#### [Work required]
Although the entries contain pictures, repeat only their words, exactly as written.

#### [Data to use]
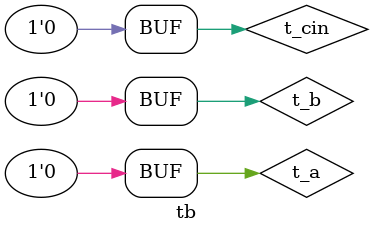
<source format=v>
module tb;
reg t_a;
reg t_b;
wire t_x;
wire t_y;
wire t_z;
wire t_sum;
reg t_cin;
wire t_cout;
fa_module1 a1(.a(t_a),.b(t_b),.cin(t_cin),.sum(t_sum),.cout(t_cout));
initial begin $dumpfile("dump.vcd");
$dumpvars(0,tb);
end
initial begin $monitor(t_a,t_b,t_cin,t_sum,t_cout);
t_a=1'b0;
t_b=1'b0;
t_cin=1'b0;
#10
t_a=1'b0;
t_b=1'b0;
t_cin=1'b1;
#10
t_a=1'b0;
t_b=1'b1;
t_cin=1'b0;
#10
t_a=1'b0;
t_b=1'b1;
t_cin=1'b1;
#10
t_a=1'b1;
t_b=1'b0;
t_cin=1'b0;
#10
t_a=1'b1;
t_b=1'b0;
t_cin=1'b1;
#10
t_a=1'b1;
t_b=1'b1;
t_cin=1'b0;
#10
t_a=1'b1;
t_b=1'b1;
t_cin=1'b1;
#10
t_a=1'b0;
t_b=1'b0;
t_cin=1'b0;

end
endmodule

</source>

#### [Result of this exercise]
<source format=v>
module tb;
reg t_a;
reg t_b;
wire t_x;
wire t_y;
wire t_z;
wire t_sum;
reg t_cin;
wire t_cout;
fa_module1 a1(.a(t_a),.b(t_b),.cin(t_cin),.sum(t_sum),.cout(t_cout));
initial begin $dumpfile("dump.vcd");
$dumpvars(0,tb);
end
initial begin $monitor(t_a,t_b,t_cin,t_sum,t_cout);
t_a=1'b0;
t_b=1'b0;
t_cin=1'b0;
#10
t_a=1'b0;
t_b=1'b0;
t_cin=1'b1;
#10
t_a=1'b0;
t_b=1'b1;
t_cin=1'b0;
#10
t_a=1'b0;
t_b=1'b1;
t_cin=1'b1;
#10
t_a=1'b1;
t_b=1'b0;
t_cin=1'b0;
#10
t_a=1'b1;
t_b=1'b0;
t_cin=1'b1;
#10
t_a=1'b1;
t_b=1'b1;
t_cin=1'b0;
#10
t_a=1'b1;
t_b=1'b1;
t_cin=1'b1;
#10
t_a=1'b0;
t_b=1'b0;
t_cin=1'b0;

end
endmodule

</source>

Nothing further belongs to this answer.